In what would be one of the biggest scalps claimed by Israel, the country’s military has said it’s checking if it killed the head of Hamas.
Israel is “checking the possibility” that one of three people it killed in a Gaza attack on Wednesday was the head of Hamas.
If the death of Yahya Sinwar is confirmed it would be Israel’s biggest scalp since the death of Hezbollah leader Hassan Nasrallah – and could possibly eclipse even that.
It would be huge coup for Israeli Prime Minister Benjamin Netanyahu.
Hamas leader since 2017, Sinwar was the driving force behind the October 7, 2023, terror tacks that killed 1200 mostly Israelis. Since then Israel has killed more than 40,000 Palestinians in Gaza.
He was made chairman of Hamas’ political wing in August.
Israel has said that any ceasefire was complicated by Sinwar’s leadership of Hamas. But his death may further inflame tensions in a Middle East at boiling point.
Iran, which backs Hamas and Hezbollah, said its early October attack on Israel was due to the death of Nasrallah. It’s not know how Tehran, already waiting for Israeli retaliation, would react to the killing of Sinwar, 62.
Details are emerging that on a Wednesday patrol in Gaza by the Israeli Defence Forces (IDF), Israeli soldiers came into contact with three armed men.
Gunfire was exchanged and the three were killed.The IDF said the soldiers said one of the bodies “looked very much like” that of Sinwar.
“At this time, the identity of the terrorists cannot be confirmed,” the IDF said in a statement.
To the BBC the IDF said it was “checking the possibility” that Sinwar perished.

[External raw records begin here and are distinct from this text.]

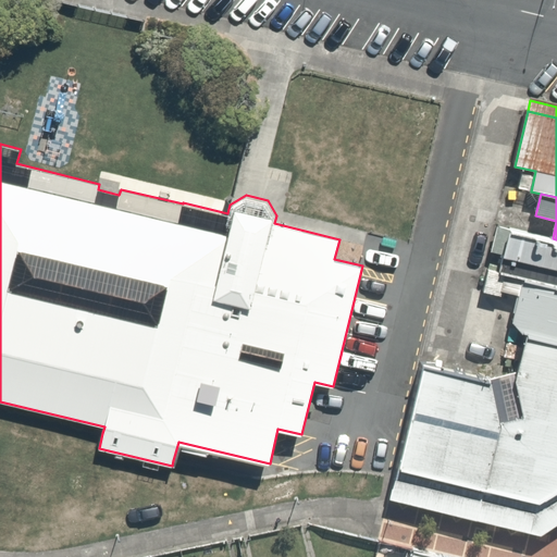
[(556,287),(556,239),(553,238),(511,229),(511,231),(498,227),(492,251),(502,255),(497,273),(556,287)]
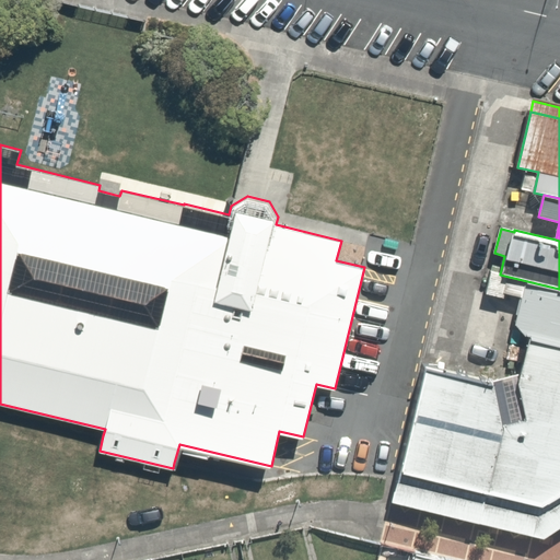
[(559,345),(559,289),(500,275),(491,272),(485,293),(503,299),(504,293),(521,296),(515,325),(525,336),(531,338),(559,345)]
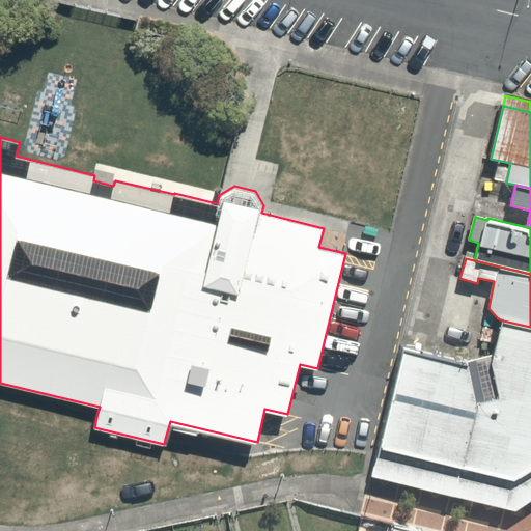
[(530,475),(530,327),(503,320),(492,365),(500,398),(477,403),(468,365),(401,348),(376,449),(514,484),(530,475)]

There are reports he had been hiding among some of the remaining hostages, using them as a human shield.
However, the IDF has said there were no hostages in the area when the three were killed.

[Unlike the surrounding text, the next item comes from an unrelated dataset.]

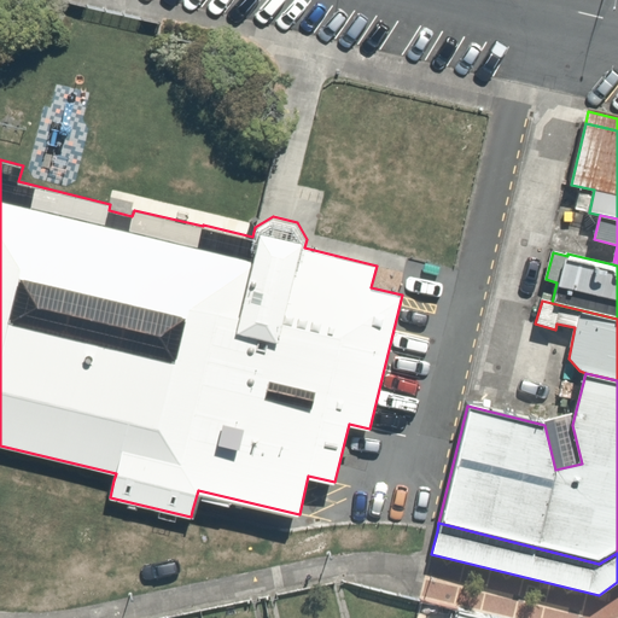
All buildings are outlined.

The bodies have been taken by Israeli forces for DNA testing to confirm if Sinwar was amongthem. Sinwar spent years in an Israeli jail so the country will have his DNA on file.
In ceasefire negotiations, one of the terms being looked into by mediators was the safe passage of Sinwar out of Hamas. Israel had said it could not tolerate him as remaining in charge of even a hobbled Hamas. But it’s believed it preferred him dead to letting him flee.
Devastating blow’
Taking to the UK’s Sky News, Professor Fawaz Gerges of the London School of Economics and Political Science said it would be a “devastating blow” if Sinwar were confirmed dead, “for the military wing of Hamas and then on the effectiveness of Hamas as an organisation”.
But Hamas would survive, he said.
“Hamas has already morphed into a guerrilla force and it has already been planning for a long war of attrition … so even though Israel has degraded its military capabilities, it will go on to fight another day.”